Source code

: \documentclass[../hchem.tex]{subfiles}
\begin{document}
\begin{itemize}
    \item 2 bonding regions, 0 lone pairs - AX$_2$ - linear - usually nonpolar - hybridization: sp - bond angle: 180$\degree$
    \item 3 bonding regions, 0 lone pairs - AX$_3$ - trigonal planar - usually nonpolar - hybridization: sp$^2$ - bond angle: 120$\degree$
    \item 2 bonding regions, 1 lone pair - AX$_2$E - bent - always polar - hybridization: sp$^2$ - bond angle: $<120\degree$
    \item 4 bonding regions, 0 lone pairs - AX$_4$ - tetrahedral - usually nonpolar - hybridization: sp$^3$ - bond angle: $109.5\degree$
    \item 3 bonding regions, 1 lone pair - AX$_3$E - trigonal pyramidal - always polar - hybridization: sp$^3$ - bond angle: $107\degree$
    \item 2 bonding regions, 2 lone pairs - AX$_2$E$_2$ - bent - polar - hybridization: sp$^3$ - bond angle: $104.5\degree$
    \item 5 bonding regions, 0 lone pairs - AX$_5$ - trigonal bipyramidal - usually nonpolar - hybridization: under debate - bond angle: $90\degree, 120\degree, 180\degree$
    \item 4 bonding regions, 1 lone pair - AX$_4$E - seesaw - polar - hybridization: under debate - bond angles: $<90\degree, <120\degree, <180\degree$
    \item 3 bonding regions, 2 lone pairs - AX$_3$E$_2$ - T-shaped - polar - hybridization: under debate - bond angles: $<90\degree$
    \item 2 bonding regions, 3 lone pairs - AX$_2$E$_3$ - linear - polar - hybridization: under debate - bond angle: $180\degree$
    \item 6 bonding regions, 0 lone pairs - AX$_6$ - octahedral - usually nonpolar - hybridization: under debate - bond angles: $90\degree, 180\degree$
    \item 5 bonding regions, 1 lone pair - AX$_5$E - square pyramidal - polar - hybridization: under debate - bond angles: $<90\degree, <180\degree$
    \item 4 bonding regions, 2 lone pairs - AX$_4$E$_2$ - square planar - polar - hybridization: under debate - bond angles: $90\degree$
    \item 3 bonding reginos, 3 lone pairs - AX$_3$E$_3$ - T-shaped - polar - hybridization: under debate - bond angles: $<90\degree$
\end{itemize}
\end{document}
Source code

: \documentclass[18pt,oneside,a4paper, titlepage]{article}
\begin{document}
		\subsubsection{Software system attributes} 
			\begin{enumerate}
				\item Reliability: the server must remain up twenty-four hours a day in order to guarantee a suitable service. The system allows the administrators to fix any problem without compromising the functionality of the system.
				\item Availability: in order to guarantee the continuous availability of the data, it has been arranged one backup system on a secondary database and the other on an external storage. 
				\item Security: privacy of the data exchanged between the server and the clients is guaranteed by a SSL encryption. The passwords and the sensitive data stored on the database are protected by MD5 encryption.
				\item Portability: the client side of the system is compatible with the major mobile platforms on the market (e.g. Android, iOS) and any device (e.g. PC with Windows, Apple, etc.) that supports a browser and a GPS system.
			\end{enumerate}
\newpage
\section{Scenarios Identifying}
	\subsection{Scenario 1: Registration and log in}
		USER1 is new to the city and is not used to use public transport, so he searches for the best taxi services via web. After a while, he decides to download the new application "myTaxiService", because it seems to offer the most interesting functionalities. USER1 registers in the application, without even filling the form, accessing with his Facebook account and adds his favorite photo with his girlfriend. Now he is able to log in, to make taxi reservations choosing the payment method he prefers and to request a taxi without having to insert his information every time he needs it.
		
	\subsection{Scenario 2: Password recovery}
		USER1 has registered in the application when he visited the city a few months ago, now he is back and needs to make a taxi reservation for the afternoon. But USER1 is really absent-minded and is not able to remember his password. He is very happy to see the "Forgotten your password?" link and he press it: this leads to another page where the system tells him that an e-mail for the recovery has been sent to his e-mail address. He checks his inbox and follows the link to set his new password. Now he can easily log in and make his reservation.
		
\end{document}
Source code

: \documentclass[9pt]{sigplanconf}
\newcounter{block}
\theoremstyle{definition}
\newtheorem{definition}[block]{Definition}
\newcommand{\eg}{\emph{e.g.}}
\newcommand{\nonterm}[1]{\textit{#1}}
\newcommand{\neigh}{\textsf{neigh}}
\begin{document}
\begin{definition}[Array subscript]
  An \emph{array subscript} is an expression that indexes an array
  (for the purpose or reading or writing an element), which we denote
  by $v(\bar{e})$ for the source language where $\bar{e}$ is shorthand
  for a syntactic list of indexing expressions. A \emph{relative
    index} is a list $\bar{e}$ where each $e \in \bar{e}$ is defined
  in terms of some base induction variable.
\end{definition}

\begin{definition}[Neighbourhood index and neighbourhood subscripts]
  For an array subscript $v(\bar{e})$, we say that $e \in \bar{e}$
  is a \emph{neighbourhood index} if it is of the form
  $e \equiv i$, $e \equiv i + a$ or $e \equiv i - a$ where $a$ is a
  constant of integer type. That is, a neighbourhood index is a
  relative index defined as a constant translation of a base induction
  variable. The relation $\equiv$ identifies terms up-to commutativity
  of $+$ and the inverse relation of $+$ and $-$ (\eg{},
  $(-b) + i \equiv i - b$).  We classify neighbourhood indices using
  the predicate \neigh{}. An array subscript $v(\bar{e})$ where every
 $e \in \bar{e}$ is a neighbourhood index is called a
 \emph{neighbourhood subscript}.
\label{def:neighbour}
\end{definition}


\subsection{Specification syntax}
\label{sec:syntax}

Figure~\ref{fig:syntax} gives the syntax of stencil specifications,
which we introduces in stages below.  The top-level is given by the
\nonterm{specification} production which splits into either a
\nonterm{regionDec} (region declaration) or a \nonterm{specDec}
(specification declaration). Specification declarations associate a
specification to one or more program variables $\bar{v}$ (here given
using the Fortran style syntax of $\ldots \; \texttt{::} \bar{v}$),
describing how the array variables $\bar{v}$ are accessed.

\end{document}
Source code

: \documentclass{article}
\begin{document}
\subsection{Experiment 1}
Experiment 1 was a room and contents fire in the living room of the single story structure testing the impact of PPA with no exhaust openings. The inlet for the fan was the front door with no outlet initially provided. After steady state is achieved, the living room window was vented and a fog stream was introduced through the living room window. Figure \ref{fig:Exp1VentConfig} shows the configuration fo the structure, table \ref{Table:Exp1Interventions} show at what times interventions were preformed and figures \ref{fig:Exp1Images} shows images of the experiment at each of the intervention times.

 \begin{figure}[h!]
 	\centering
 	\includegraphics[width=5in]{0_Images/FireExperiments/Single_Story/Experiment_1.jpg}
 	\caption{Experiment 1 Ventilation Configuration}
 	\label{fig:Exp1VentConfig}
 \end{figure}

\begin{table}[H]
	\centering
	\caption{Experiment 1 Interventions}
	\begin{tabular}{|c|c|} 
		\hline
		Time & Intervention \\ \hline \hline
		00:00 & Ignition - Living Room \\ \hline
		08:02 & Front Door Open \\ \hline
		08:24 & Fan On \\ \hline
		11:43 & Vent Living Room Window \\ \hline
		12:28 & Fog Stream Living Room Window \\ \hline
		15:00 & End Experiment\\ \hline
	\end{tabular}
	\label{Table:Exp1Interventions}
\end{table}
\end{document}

◆ ◆ ◆ ◆ ◆ ◆ ◆

> **Task item**
Only one stretch of the data above is needed. Restate it word for word, from the line containing "angles: $<90\degree, <120\degree, <180\degree$" through the line containing "by MD5 encryption.", both ends included.

> **Task answer**
    \item 4 bonding regions, 1 lone pair - AX$_4$E - seesaw - polar - hybridization: under debate - bond angles: $<90\degree, <120\degree, <180\degree$
    \item 3 bonding regions, 2 lone pairs - AX$_3$E$_2$ - T-shaped - polar - hybridization: under debate - bond angles: $<90\degree$
    \item 2 bonding regions, 3 lone pairs - AX$_2$E$_3$ - linear - polar - hybridization: under debate - bond angle: $180\degree$
    \item 6 bonding regions, 0 lone pairs - AX$_6$ - octahedral - usually nonpolar - hybridization: under debate - bond angles: $90\degree, 180\degree$
    \item 5 bonding regions, 1 lone pair - AX$_5$E - square pyramidal - polar - hybridization: under debate - bond angles: $<90\degree, <180\degree$
    \item 4 bonding regions, 2 lone pairs - AX$_4$E$_2$ - square planar - polar - hybridization: under debate - bond angles: $90\degree$
    \item 3 bonding reginos, 3 lone pairs - AX$_3$E$_3$ - T-shaped - polar - hybridization: under debate - bond angles: $<90\degree$
\end{itemize}
\end{document}
Source code

: \documentclass[18pt,oneside,a4paper, titlepage]{article}
\begin{document}
		\subsubsection{Software system attributes} 
			\begin{enumerate}
				\item Reliability: the server must remain up twenty-four hours a day in order to guarantee a suitable service. The system allows the administrators to fix any problem without compromising the functionality of the system.
				\item Availability: in order to guarantee the continuous availability of the data, it has been arranged one backup system on a secondary database and the other on an external storage. 
				\item Security: privacy of the data exchanged between the server and the clients is guaranteed by a SSL encryption. The passwords and the sensitive data stored on the database are protected by MD5 encryption.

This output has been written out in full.